▶ _WHAT YOU ARE ASKED TO DO_:
Reproduce, word for word, the portion of the rugby match report below between "It represented a" and "27-point second-half extravaganza.", inclusive.

▶ _TEXT BLOCK_:
╭──
It represented a game in which each and every individual contributed from beginning to end; in which every ounce of honest effort in the first half was matched by a display of total confidence and quality in the second. It was total rugby. Even the final five minutes, when the game was well and truly won, were as impressive as the corresponding period at the start.
Factor in a third quarter that was as close to rugby perfection as you could hope for, and you've got the drift.
You reap what you sow and by matching the fired-up Italians everywhere, not least in the much-hyped scrum, we paved the way for the uninhibited quality we witnessed in a 27-point second-half extravaganza.
Only in the driving maul did we struggle for parity in the opening period, but even their most potent weapon on the day was negated after the break.
The benefits of Eden Park and that extraordinary victory over the Wallabies are now kicking in. Confidence is clearly spreading in a group that had rightly been pilloried for its slowness in coming out of the blocks.
We demanded brain over brawn in varying the angle and point of attack and we got it in abundance, with forwards cleverly interlinking with soft hands and subtle changes of direction that bit further away from the breakdown.
╰──
▶ _THE DATA_:
╭──
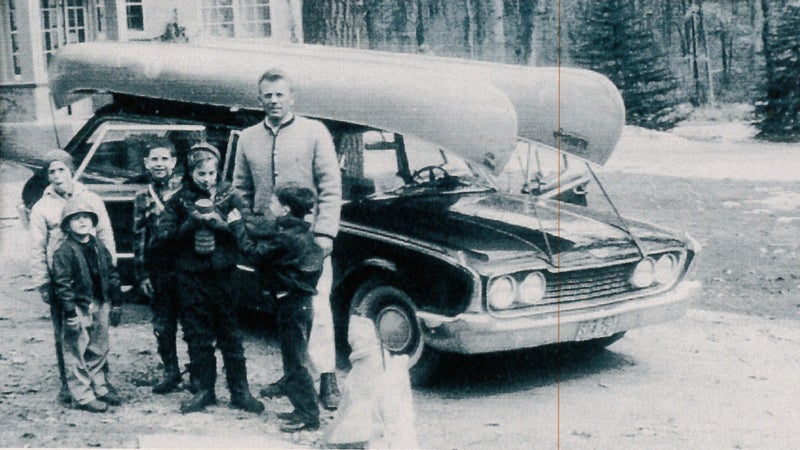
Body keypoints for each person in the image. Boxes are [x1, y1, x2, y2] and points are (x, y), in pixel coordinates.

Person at [233, 68, 342, 410]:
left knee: (317, 309)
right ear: (259, 98)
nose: (274, 101)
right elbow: (240, 188)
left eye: (280, 94)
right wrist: (252, 226)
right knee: (283, 312)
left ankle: (327, 377)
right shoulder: (248, 137)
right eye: (268, 95)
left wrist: (325, 233)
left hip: (308, 241)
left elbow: (330, 187)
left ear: (291, 97)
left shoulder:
╰──
▶ _ANSWER SPACE_:
It represented a game in which each and every individual contributed from beginning to end; in which every ounce of honest effort in the first half was matched by a display of total confidence and quality in the second. It was total rugby. Even the final five minutes, when the game was well and truly won, were as impressive as the corresponding period at the start.
Factor in a third quarter that was as close to rugby perfection as you could hope for, and you've got the drift.
You reap what you sow and by matching the fired-up Italians everywhere, not least in the much-hyped scrum, we paved the way for the uninhibited quality we witnessed in a 27-point second-half extravaganza.